A new technology doesn’t need to be a drop-in replacement for the old one to be competitive. It does not even need to work for everyone. If it works for enough people, and do some things better, it will become popular. It may coexist with the old technology, but so what? (Here, “old technology” includes gas-electric hybrids.)
EV’s go all the way back to the earliest production automobiles at the beginning of the 20th century. It is not a new technology. ICE cars became the dominant technology due to cost and versatility. Hybrids would be the new technology.
When battery technology aligns EV’s with the cost and versatility of ICE cars it will replace that technology.
again, get out of the mindset of “I drive my car until the fuel is almost gone, then go somewhere to replenish it.”
if you have an EV, chances are you’ll do most of your “refueling” at home while the car is sitting there doing nothing. And having 250 or so miles of range per charge lessens the risk of “oh shit I forgot to plug in last night, I’m screwed!” thing.
We don’t necessarily need EVs to recharge as fast as filling a gas tank. we need more places to plug in while the car is idle. home, work, shopping centers, etc. My company is tripling the number of EV chargers available, and planning for more.
Dude. No. That’s not it. Nobody else agrees with you. Faster charging would be nice - but the only reason for fast charging at all is so that EVs can make long drives. This is so their owners, if they change jobs, can drive their cars, which is cheaper than having the car hauled to the new city in a truck. Also, so the owners can go camping in places a few hundred miles away, since it’s hard to fit that much camping gear in a plane.
This is only a tiny percentage of all drives.
Fast charging will never be the majority of all recharging for EVs. Nobody is going to electrify the roadways. Turns out, battery swaps are also a bad idea.
Instead, you just need to install smart chargers at most public parking spaces. Smart ones check a payment card wirelessly before dispensing power. They would cost a few hundred dollars in quantity. Apartments would either need to let their residents install them, or install them for every parking space, because the future of vehicles is EV. They can be much cheaper to operate and provide a more fun driving experience.
High energy density (Wh/kg). The higher the energy density, the lighter the battery and the car. Lighter car runs more miles per kWh, so it takes lesser time to charge to the same range (miles) than a heavier car.
I thought it was pretty obvious that we were talking about modern long-range EVs made possible by lithium-ion batteries.
And NOBODY is suggesting that EVs will completely replace ICE cars in the foreseeable future, so you are making a strawman argument here. Even when manufacturers and cities/countries talk about an “all-electric” future, when you read the actual statements it turns out they are including gas-electric hybrids. Except perhaps in city centers.
I know. Well, these things are getting discovered - some recently discovered and research work is going on for further improvements.
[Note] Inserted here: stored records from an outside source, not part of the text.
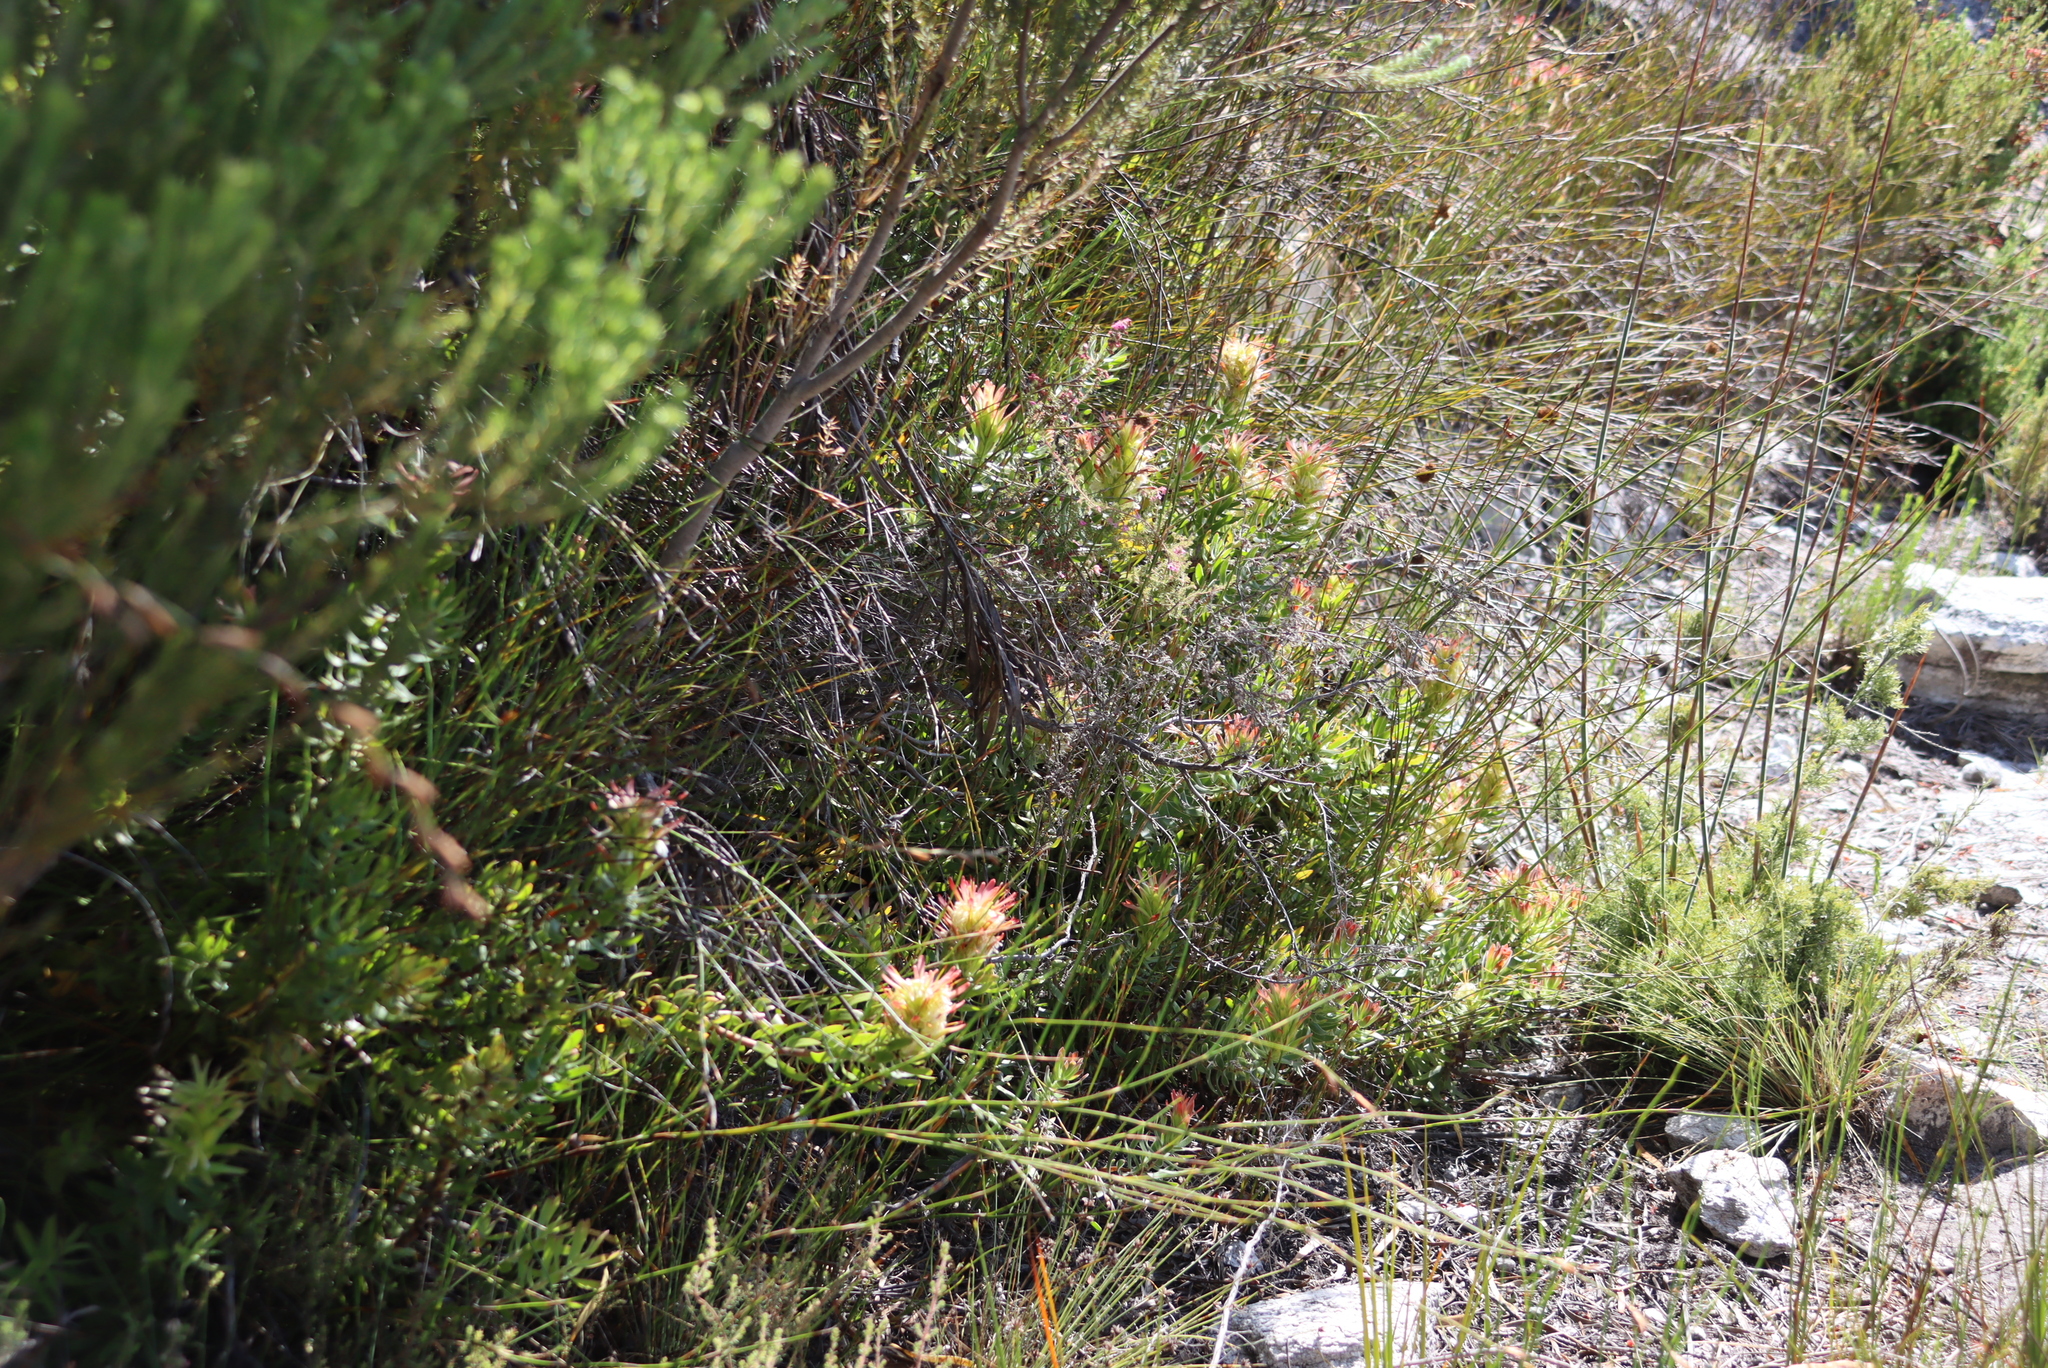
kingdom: Plantae
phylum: Tracheophyta
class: Magnoliopsida
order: Proteales
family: Proteaceae
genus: Mimetes
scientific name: Mimetes cucullatus
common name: Common pagoda
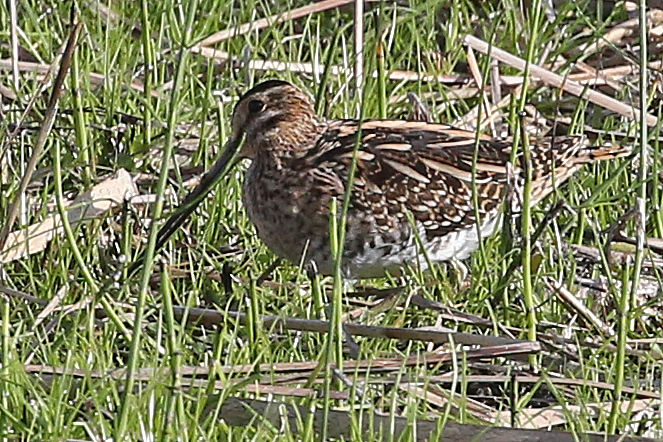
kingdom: Animalia
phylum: Chordata
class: Aves
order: Charadriiformes
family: Scolopacidae
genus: Gallinago
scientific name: Gallinago gallinago
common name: Common snipe
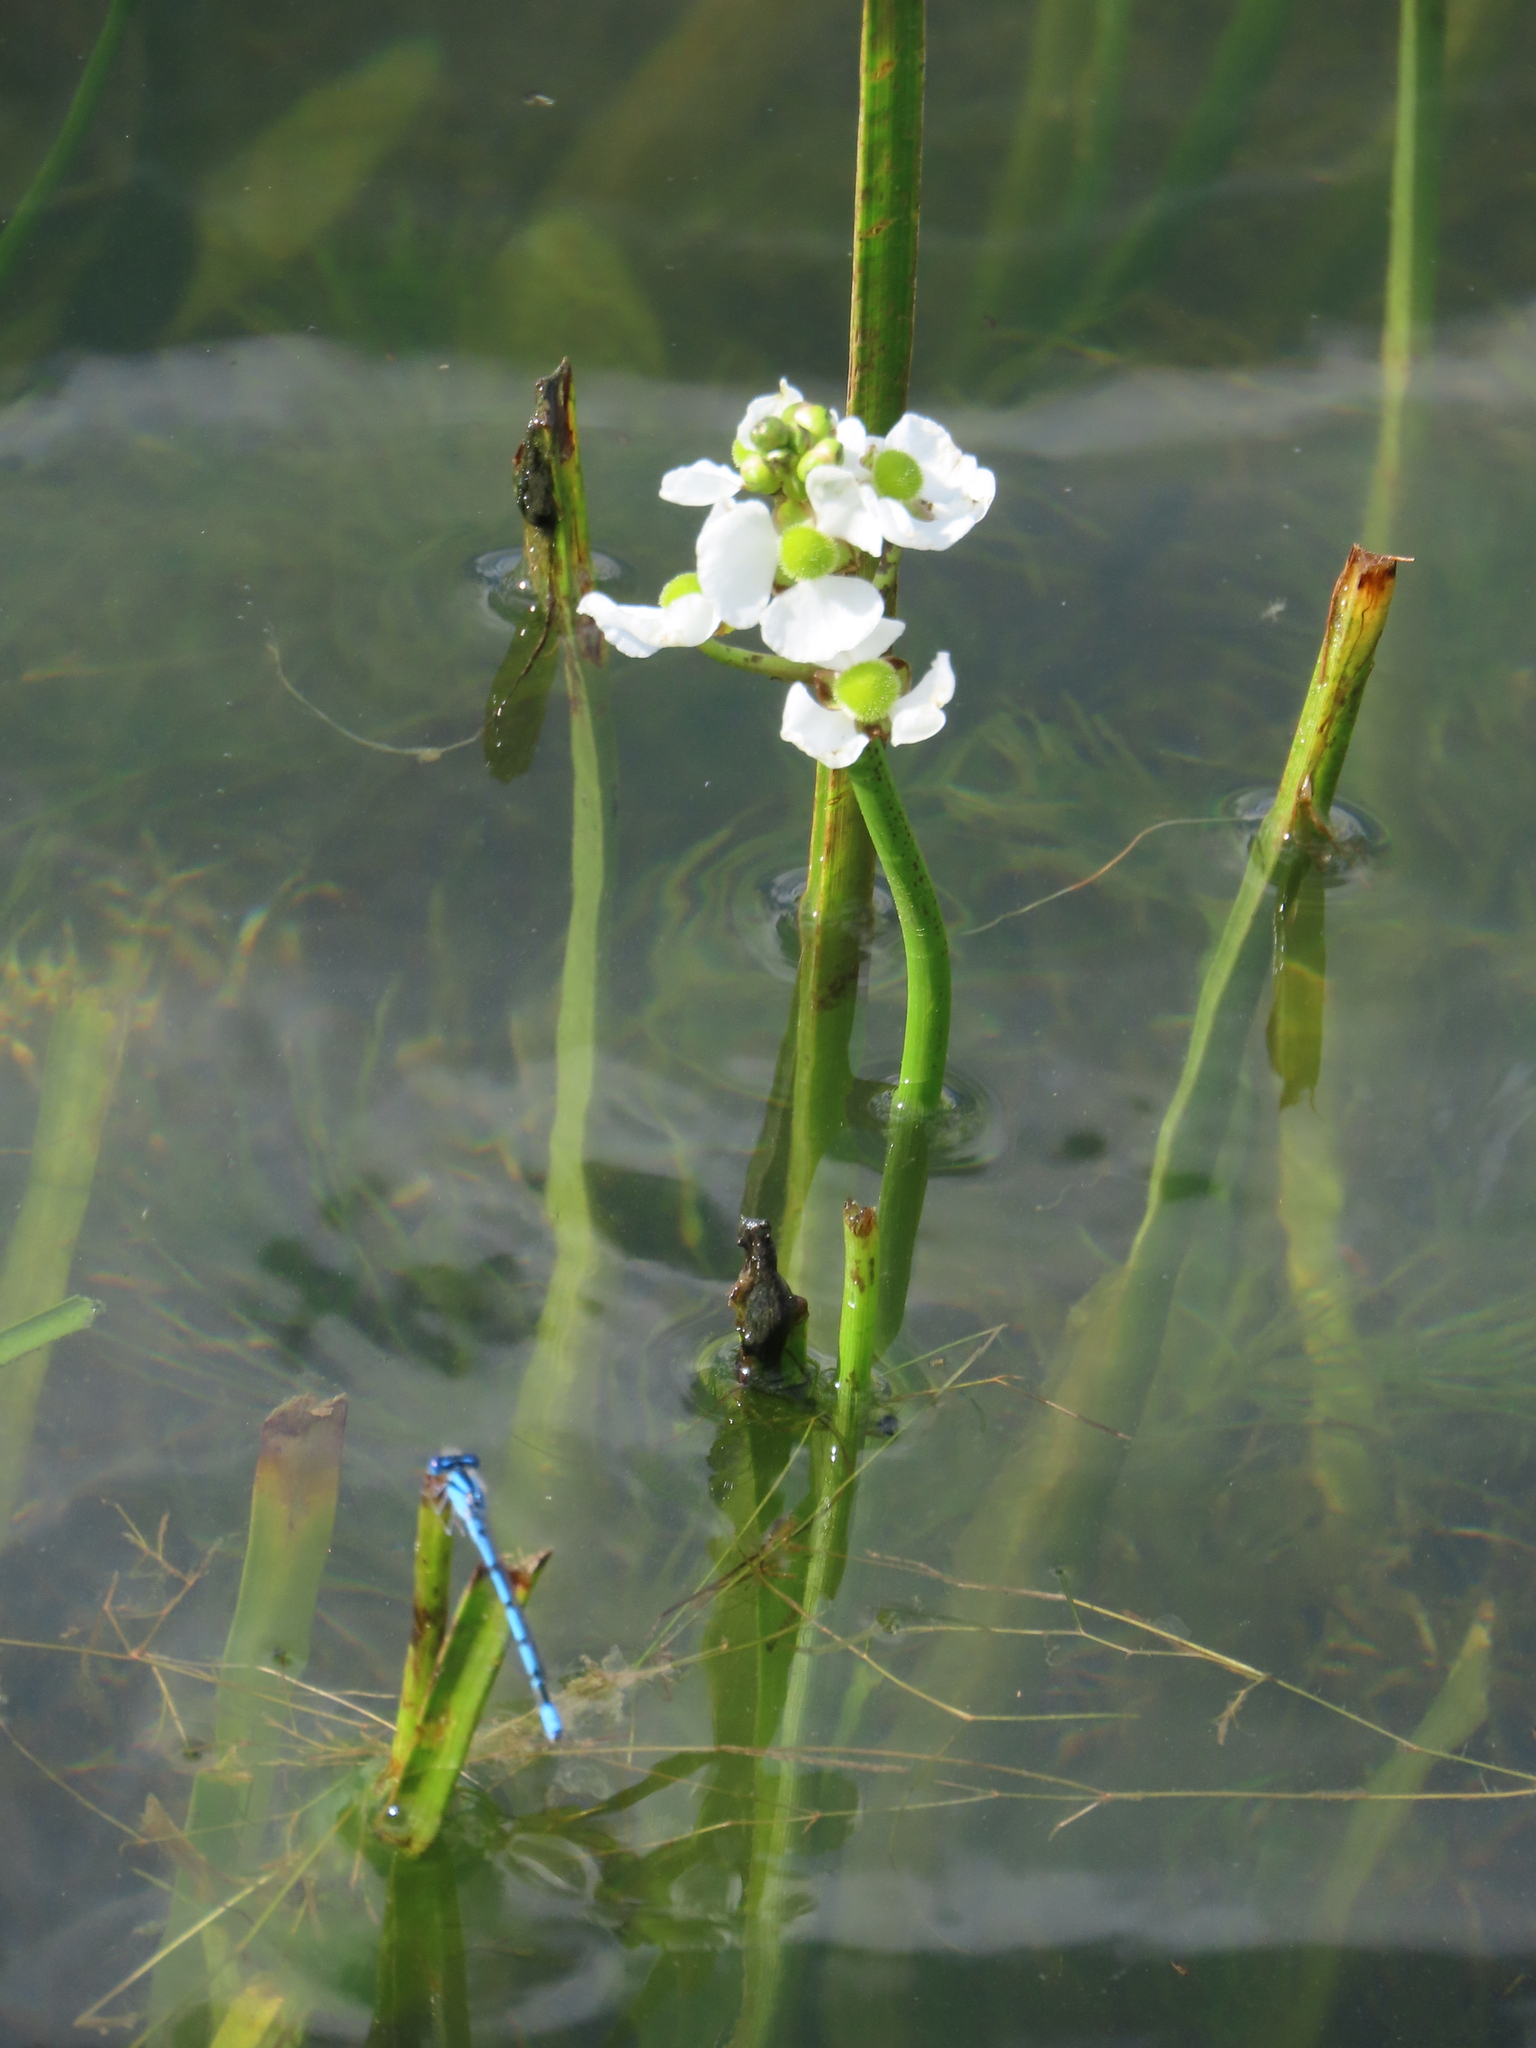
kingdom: Plantae
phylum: Tracheophyta
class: Liliopsida
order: Alismatales
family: Alismataceae
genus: Sagittaria
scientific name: Sagittaria platyphylla
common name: Broad-leaf arrowhead
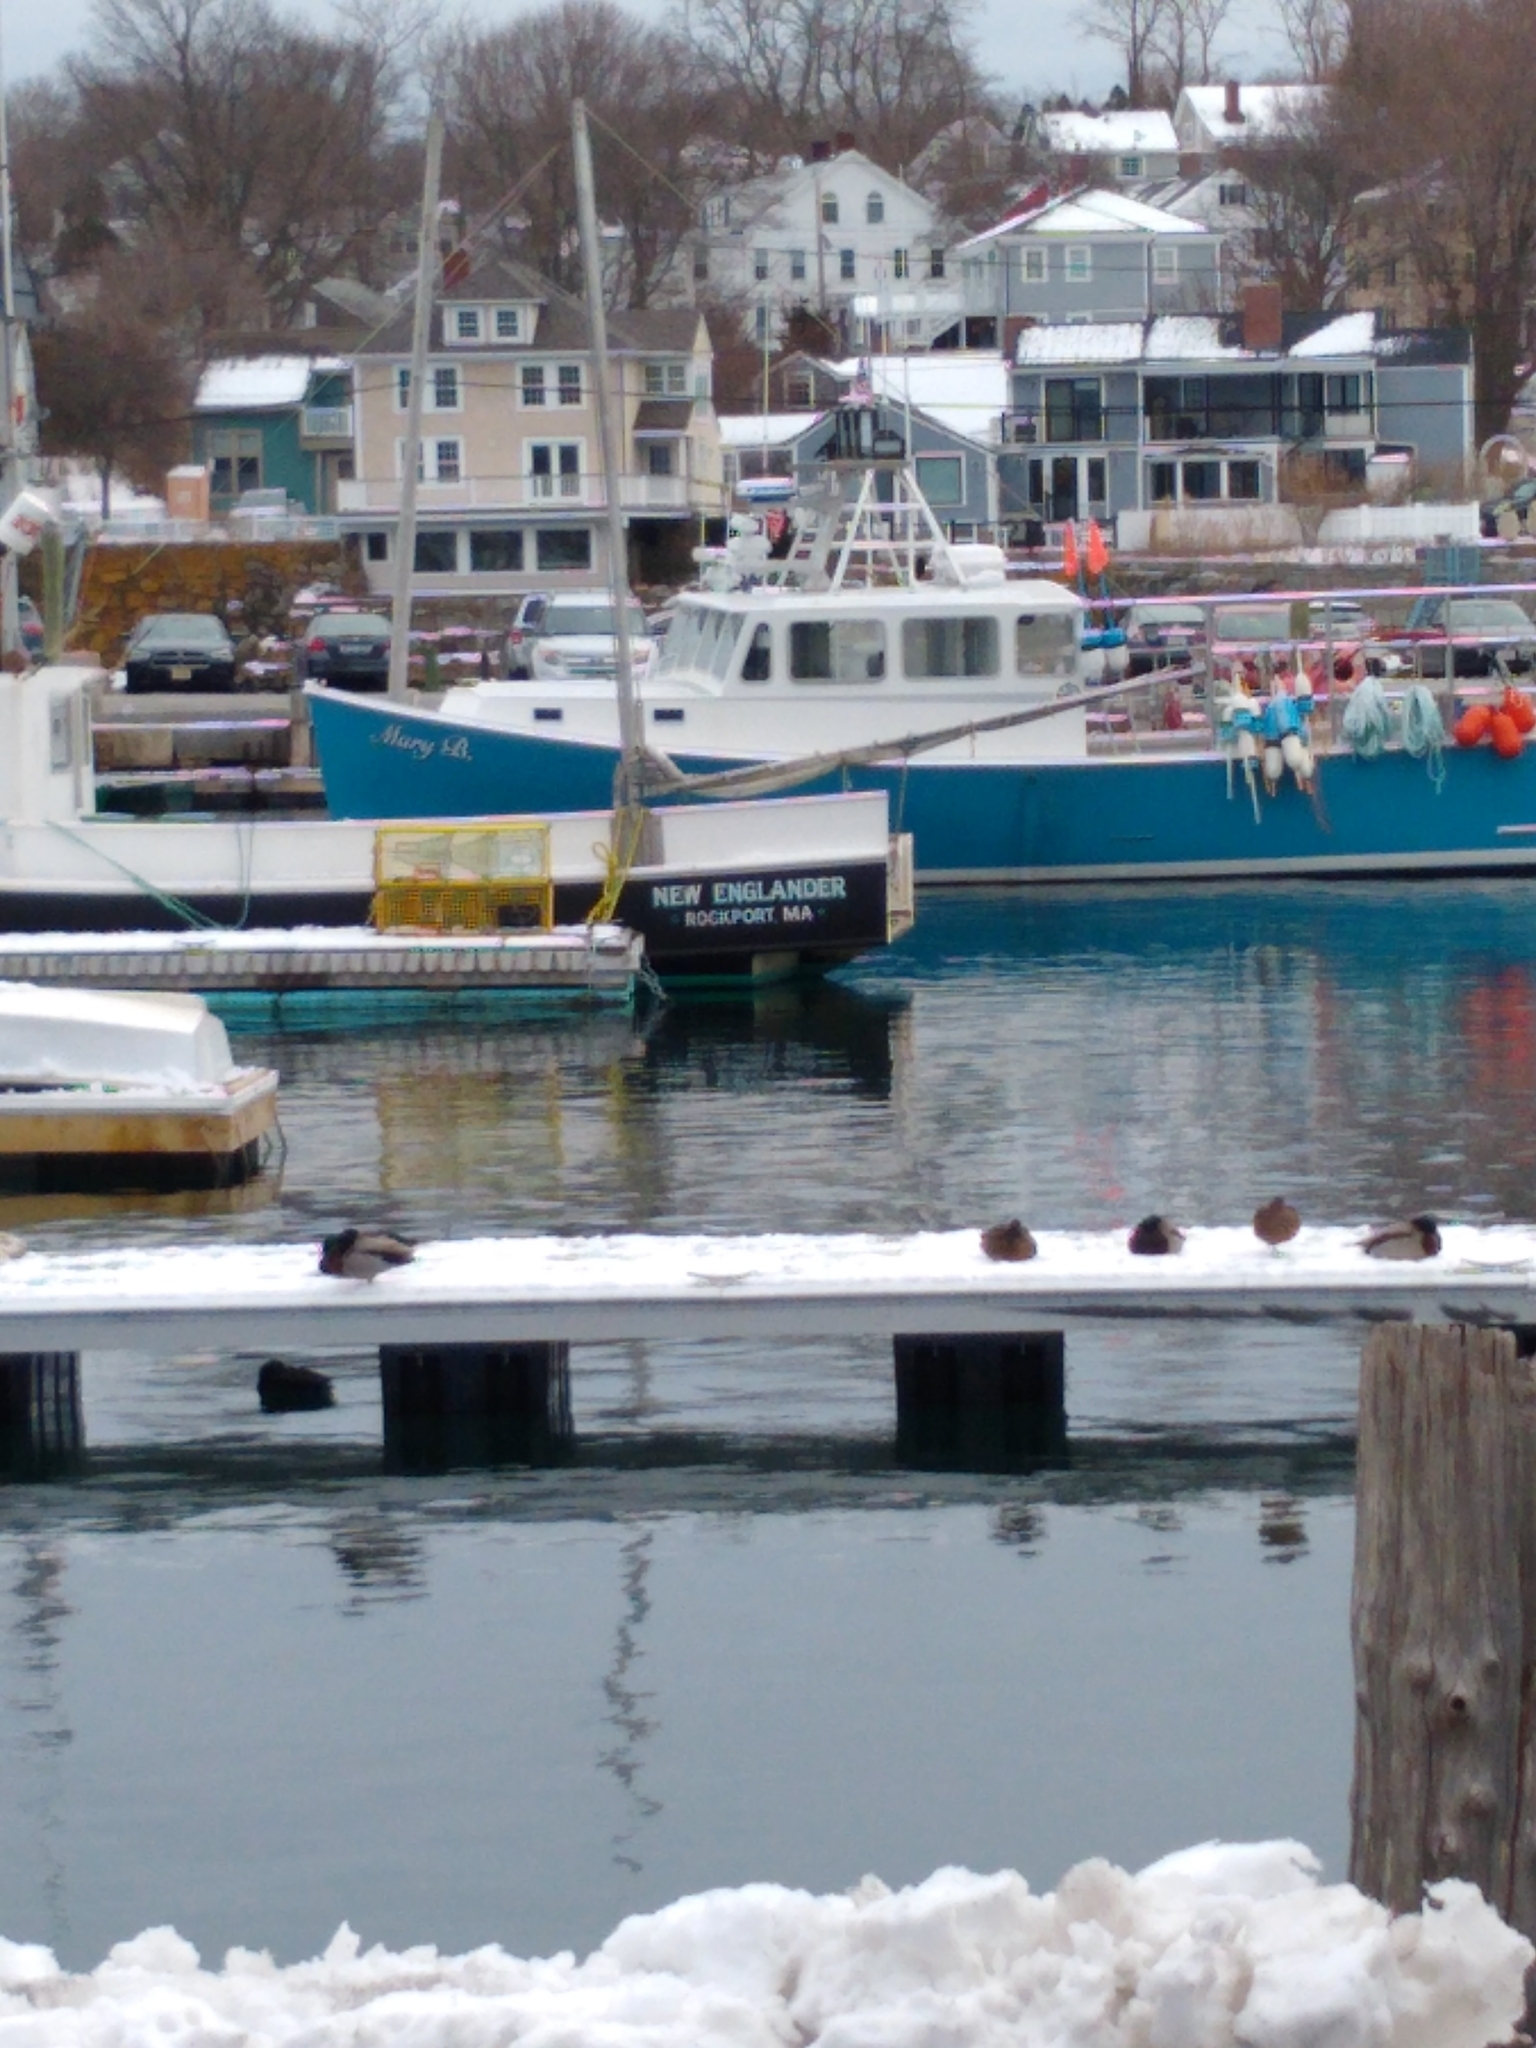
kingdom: Animalia
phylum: Chordata
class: Aves
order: Anseriformes
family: Anatidae
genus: Anas
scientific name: Anas platyrhynchos
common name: Mallard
What I meant is that they are not available for everyone since production capacity is currently being built (alongside further research).
The demand for EV’s vs ICE cars would indicate you’re wrong.
It’s not just the length of the drive, it’s the number of drives stacked together. Most people use their car for more than a single destination per day.
Again, the demand for EV’s vs ICE cars would indicate you’re wrong.
with 100% certainty fast charging batteries will dominate battery use in the majority of devices including EV’s.
That actually made me laugh out loud. You just got done saying people can do most of their driving without recharging.